The line containing "127. Plaintiff repeats" marks the end: copy exactly every line from the start of the records below up to and including it, leaving out pictures.

::: Information shown :::

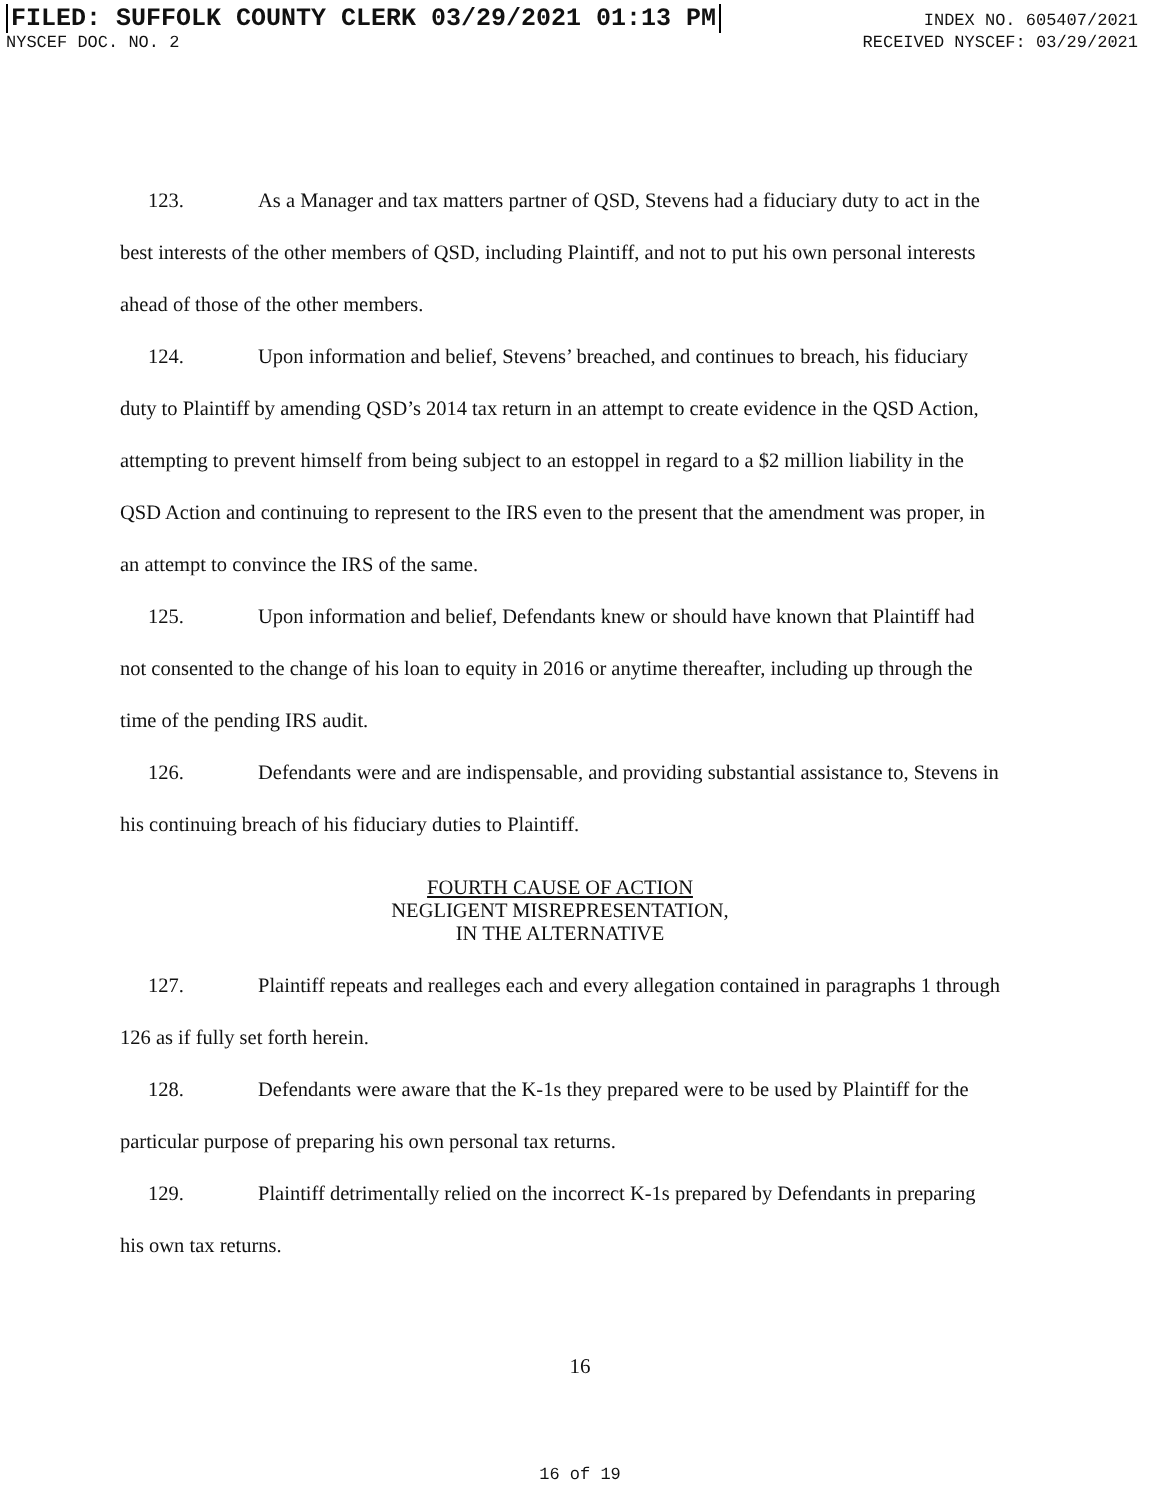FILED: SUFFOLK COUNTY CLERK 03/29/2021 01:13 PM INDEX NO. 605407/2021
NYSCEF DOC. NO. 2 RECEIVED NYSCEF: 03/29/2021
123. As a Manager and tax matters partner of QSD, Stevens had a fiduciary duty to act in the best interests of the other members of QSD, including Plaintiff, and not to put his own personal interests ahead of those of the other members.
124. Upon information and belief, Stevens’ breached, and continues to breach, his fiduciary duty to Plaintiff by amending QSD’s 2014 tax return in an attempt to create evidence in the QSD Action, attempting to prevent himself from being subject to an estoppel in regard to a $2 million liability in the QSD Action and continuing to represent to the IRS even to the present that the amendment was proper, in an attempt to convince the IRS of the same.
125. Upon information and belief, Defendants knew or should have known that Plaintiff had not consented to the change of his loan to equity in 2016 or anytime thereafter, including up through the time of the pending IRS audit.
126. Defendants were and are indispensable, and providing substantial assistance to, Stevens in his continuing breach of his fiduciary duties to Plaintiff.
FOURTH CAUSE OF ACTION
NEGLIGENT MISREPRESENTATION,
IN THE ALTERNATIVE
127. Plaintiff repeats and realleges each and every allegation contained in paragraphs 1 through 126 as if fully set forth herein.
128. Defendants were aware that the K-1s they prepared were to be used by Plaintiff for the particular purpose of preparing his own personal tax returns.
129. Plaintiff detrimentally relied on the incorrect K-1s prepared by Defendants in preparing his own tax returns.
16
16 of 19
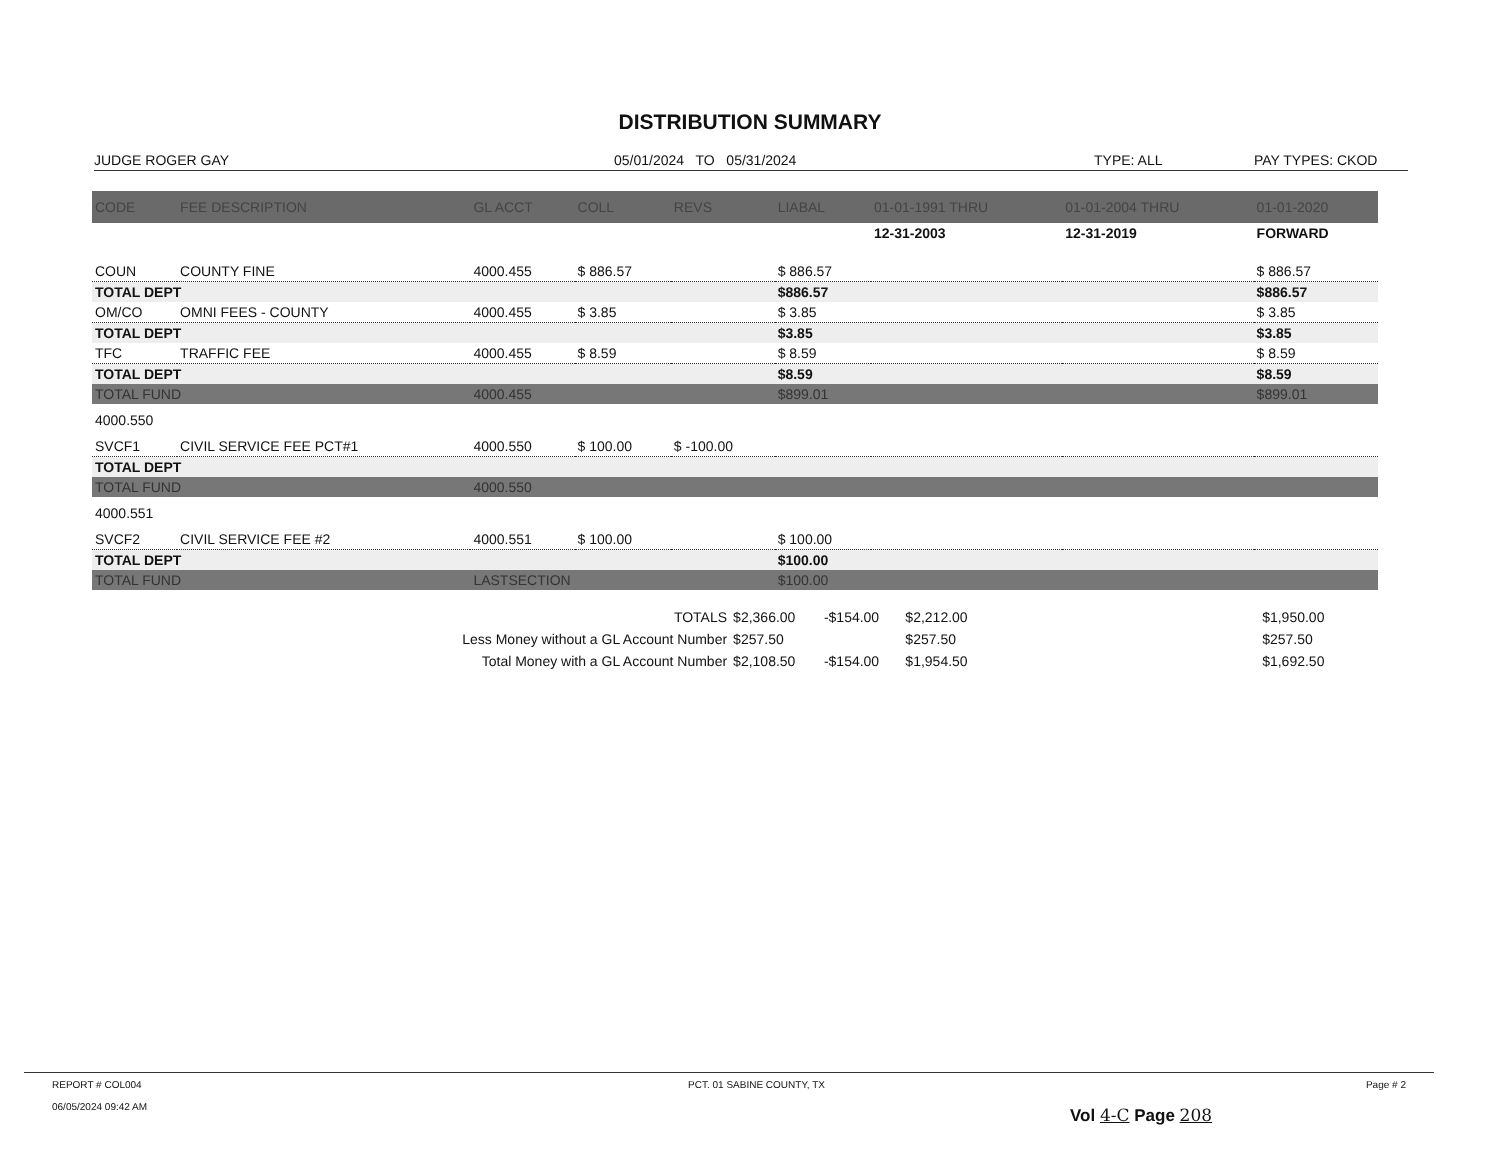DISTRIBUTION SUMMARY
JUDGE ROGER GAY 05/01/2024 TO 05/31/2024 TYPE: ALL PAY TYPES: CKOD
| CODE | FEE DESCRIPTION | GL ACCT | COLL | REVS | LIABAL | 01-01-1991 THRU | 01-01-2004 THRU | 01-01-2020 |
| --- | --- | --- | --- | --- | --- | --- | --- | --- |
| | | | | | | 12-31-2003 | 12-31-2019 | FORWARD |
| COUN | COUNTY FINE | 4000.455 | $ 886.57 | | $ 886.57 | | | $ 886.57 |
| TOTAL DEPT | | | | | $886.57 | | | $886.57 |
| OM/CO | OMNI FEES - COUNTY | 4000.455 | $ 3.85 | | $ 3.85 | | | $ 3.85 |
| TOTAL DEPT | | | | | $3.85 | | | $3.85 |
| TFC | TRAFFIC FEE | 4000.455 | $ 8.59 | | $ 8.59 | | | $ 8.59 |
| TOTAL DEPT | | | | | $8.59 | | | $8.59 |
| TOTAL FUND | | 4000.455 | | | $899.01 | | | $899.01 |
| 4000.550 | | | | | | | | |
| SVCF1 | CIVIL SERVICE FEE PCT#1 | 4000.550 | $ 100.00 | $ -100.00 | | | | |
| TOTAL DEPT | | | | | | | | |
| TOTAL FUND | | 4000.550 | | | | | | |
| 4000.551 | | | | | | | | |
| SVCF2 | CIVIL SERVICE FEE #2 | 4000.551 | $ 100.00 | | $ 100.00 | | | |
| TOTAL DEPT | | | | | $100.00 | | | |
| TOTAL FUND | | LASTSECTION | | | $100.00 | | | |
| TOTALS | $2,366.00 | -$154.00 | $2,212.00 | | $1,950.00 |
| Less Money without a GL Account Number | $257.50 | | $257.50 | | $257.50 |
| Total Money with a GL Account Number | $2,108.50 | -$154.00 | $1,954.50 | | $1,692.50 |
REPORT # COL004
06/05/2024 09:42 AM
PCT. 01 SABINE COUNTY, TX Page # 2
Vol 4-C Page 208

:::

*Output of the task*.
FILED: SUFFOLK COUNTY CLERK 03/29/2021 01:13 PM INDEX NO. 605407/2021
NYSCEF DOC. NO. 2 RECEIVED NYSCEF: 03/29/2021
123. As a Manager and tax matters partner of QSD, Stevens had a fiduciary duty to act in the best interests of the other members of QSD, including Plaintiff, and not to put his own personal interests ahead of those of the other members.
124. Upon information and belief, Stevens’ breached, and continues to breach, his fiduciary duty to Plaintiff by amending QSD’s 2014 tax return in an attempt to create evidence in the QSD Action, attempting to prevent himself from being subject to an estoppel in regard to a $2 million liability in the QSD Action and continuing to represent to the IRS even to the present that the amendment was proper, in an attempt to convince the IRS of the same.
125. Upon information and belief, Defendants knew or should have known that Plaintiff had not consented to the change of his loan to equity in 2016 or anytime thereafter, including up through the time of the pending IRS audit.
126. Defendants were and are indispensable, and providing substantial assistance to, Stevens in his continuing breach of his fiduciary duties to Plaintiff.
FOURTH CAUSE OF ACTION
NEGLIGENT MISREPRESENTATION,
IN THE ALTERNATIVE
127. Plaintiff repeats and realleges each and every allegation contained in paragraphs 1 through 126 as if fully set forth herein.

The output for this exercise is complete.